■ Work to be completed
Copy out every line of the data below word for word, but leave the pictures out.
________
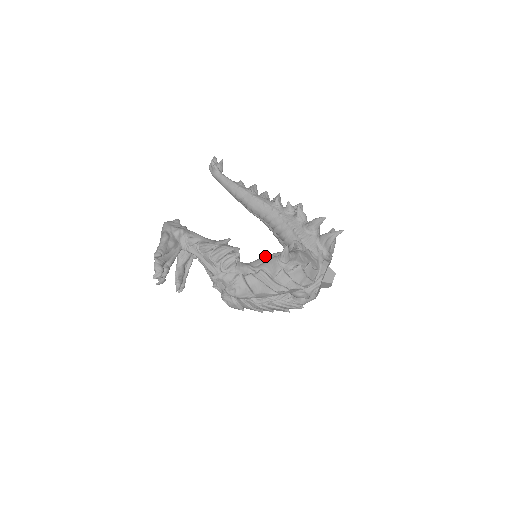
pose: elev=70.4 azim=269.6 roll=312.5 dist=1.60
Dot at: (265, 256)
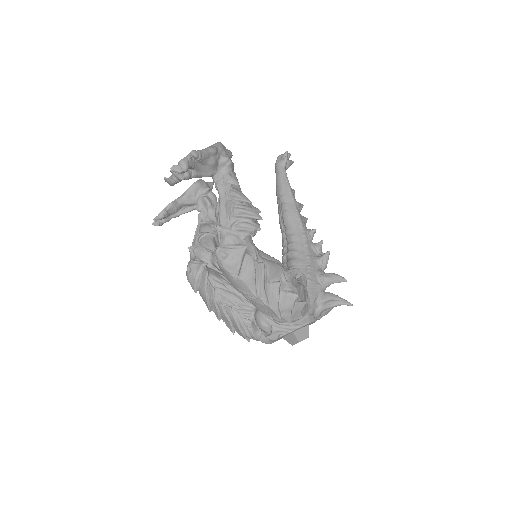
Dot at: occluded
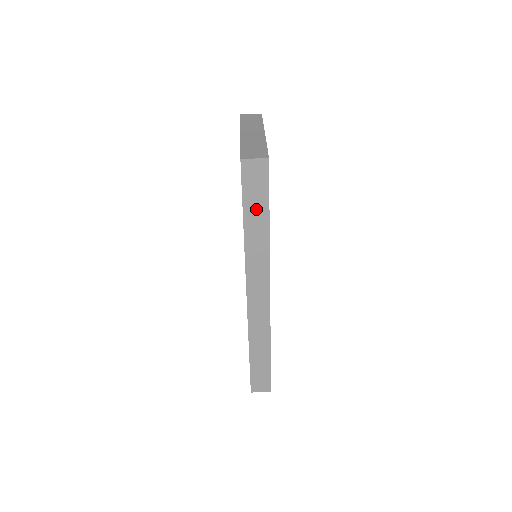
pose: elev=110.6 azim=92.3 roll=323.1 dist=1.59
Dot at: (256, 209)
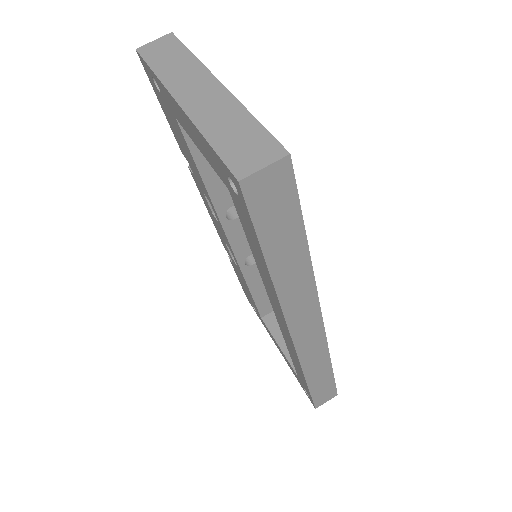
Dot at: (283, 240)
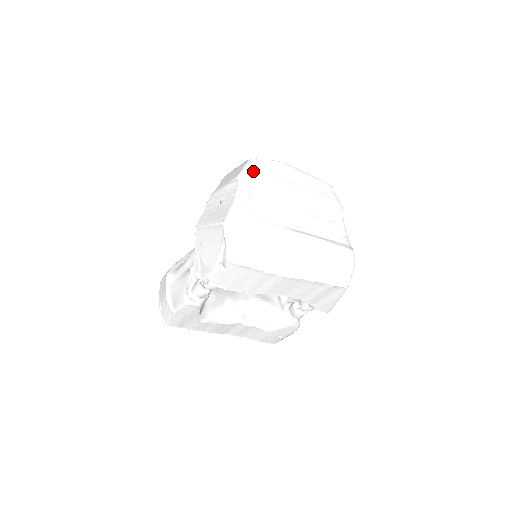
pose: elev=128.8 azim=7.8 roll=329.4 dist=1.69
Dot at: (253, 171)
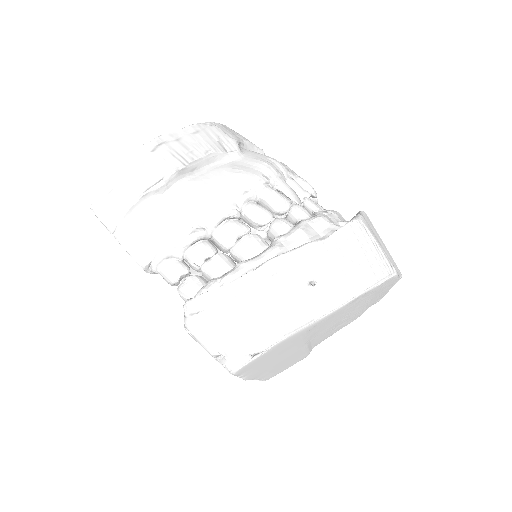
Dot at: (376, 289)
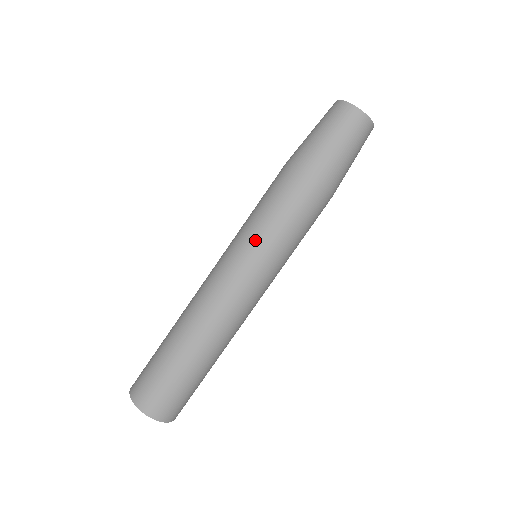
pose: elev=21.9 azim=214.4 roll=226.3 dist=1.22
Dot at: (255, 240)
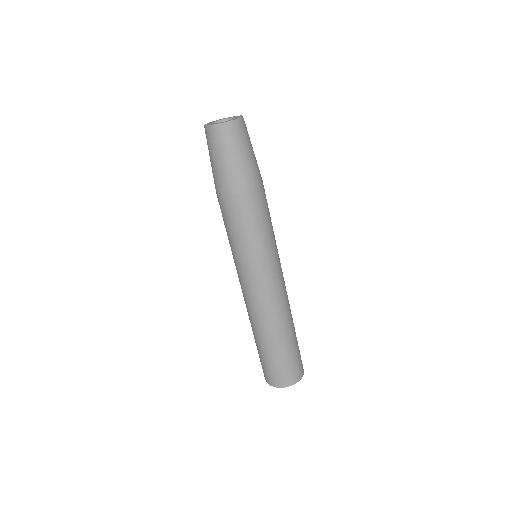
Dot at: (247, 256)
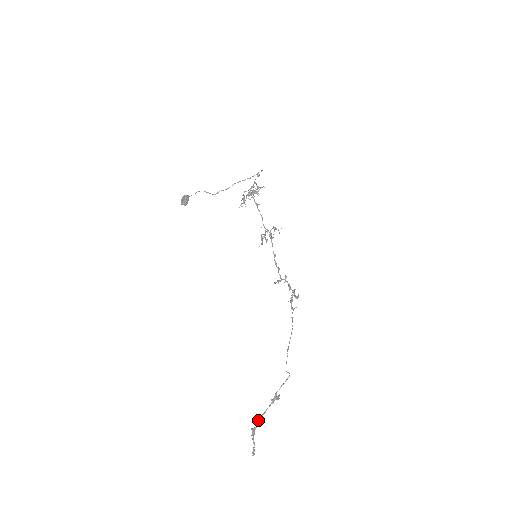
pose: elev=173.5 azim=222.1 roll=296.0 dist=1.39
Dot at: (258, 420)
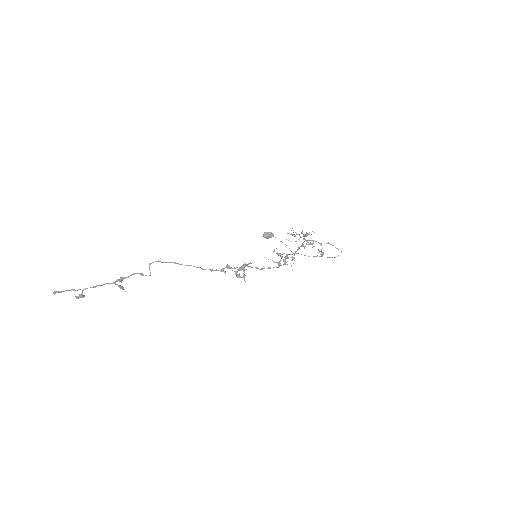
Dot at: (93, 287)
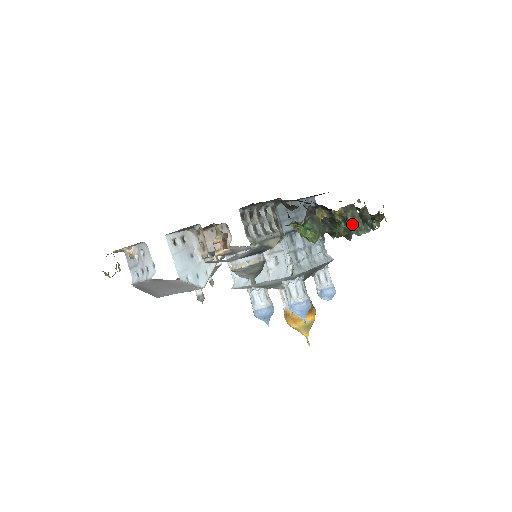
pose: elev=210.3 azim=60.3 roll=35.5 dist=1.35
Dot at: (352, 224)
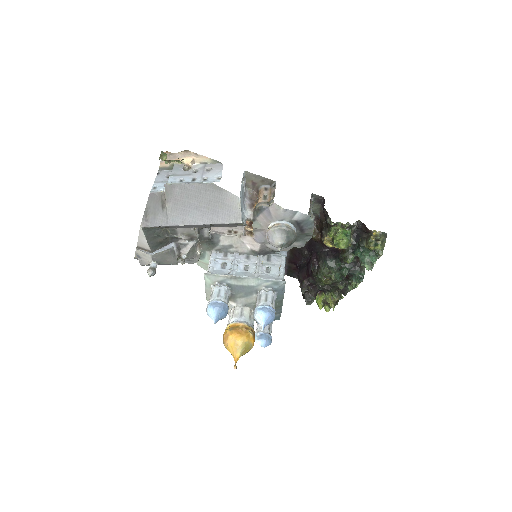
Dot at: (376, 248)
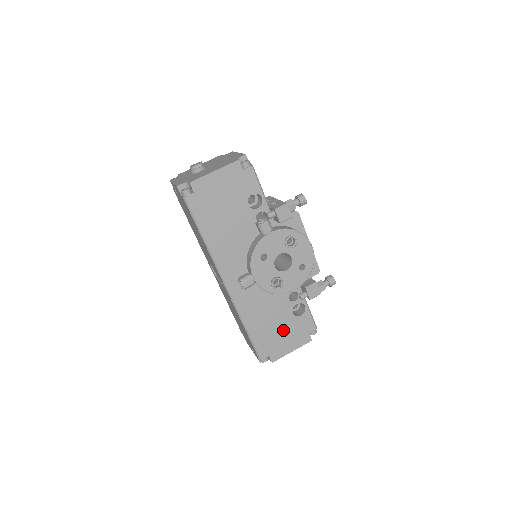
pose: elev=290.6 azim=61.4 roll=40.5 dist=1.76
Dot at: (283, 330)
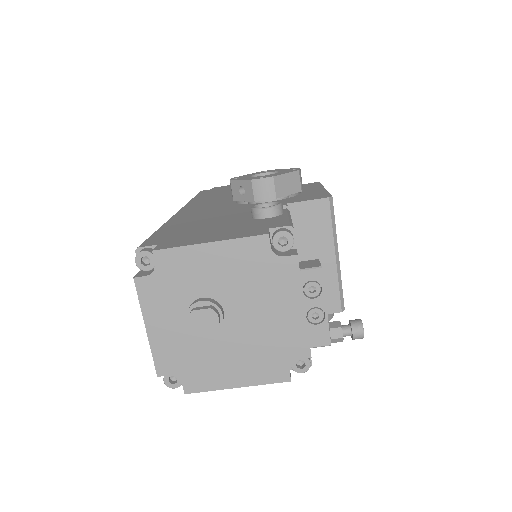
Dot at: occluded
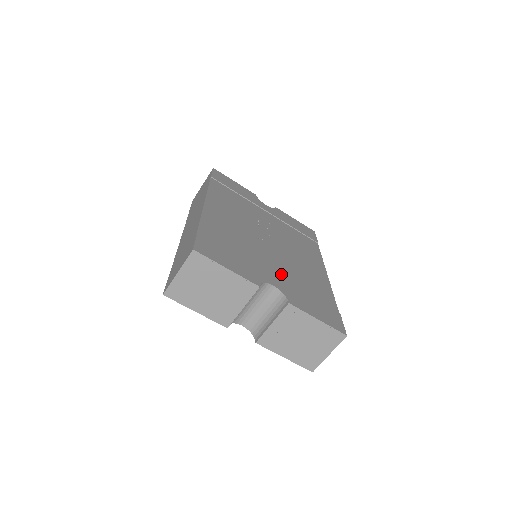
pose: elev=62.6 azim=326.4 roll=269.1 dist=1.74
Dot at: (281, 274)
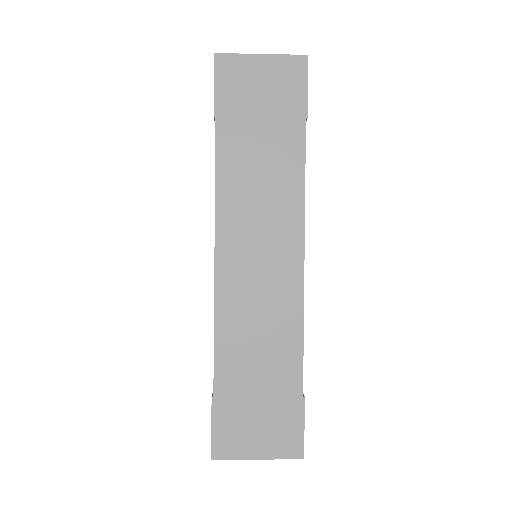
Dot at: occluded
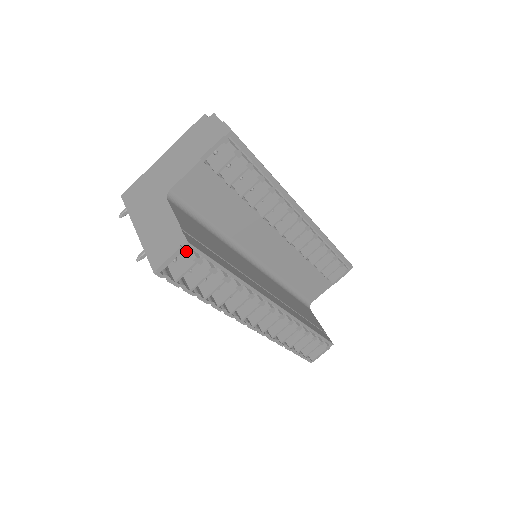
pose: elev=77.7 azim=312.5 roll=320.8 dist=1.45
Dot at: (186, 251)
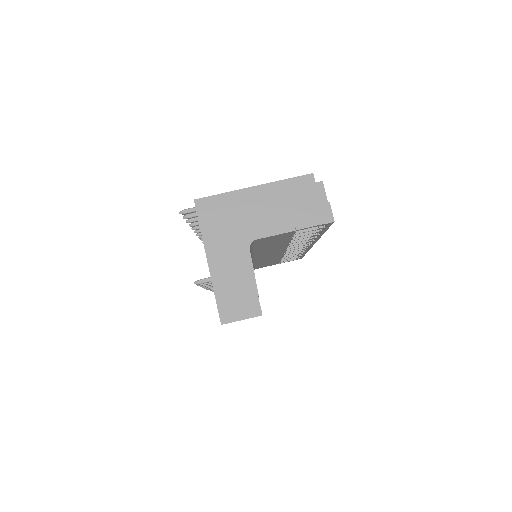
________
■ Correct answer
pose: elev=70.4 azim=269.6 roll=312.5 dist=1.60
Dot at: (265, 256)
Dot at: occluded
pose: elev=110.6 azim=92.3 roll=323.1 dist=1.59
Dot at: (256, 209)
Dot at: (283, 240)
pose: elev=128.8 azim=7.8 roll=329.4 dist=1.69
Dot at: (253, 171)
Dot at: (376, 289)
pose: elev=21.9 azim=214.4 roll=226.3 dist=1.22
Dot at: (255, 240)
Dot at: (247, 256)
pose: elev=173.5 azim=222.1 roll=296.0 dist=1.39
Dot at: (258, 420)
Dot at: (93, 287)
pose: elev=210.3 azim=60.3 roll=35.5 dist=1.35
Dot at: (352, 224)
Dot at: (376, 248)
pose: elev=290.6 azim=61.4 roll=40.5 dist=1.76
Dot at: (283, 330)
Dot at: occluded
pose: elev=62.6 azim=326.4 roll=269.1 dist=1.74
Dot at: (281, 274)
Dot at: occluded
pose: elev=77.7 azim=312.5 roll=320.8 dist=1.45
Dot at: (186, 251)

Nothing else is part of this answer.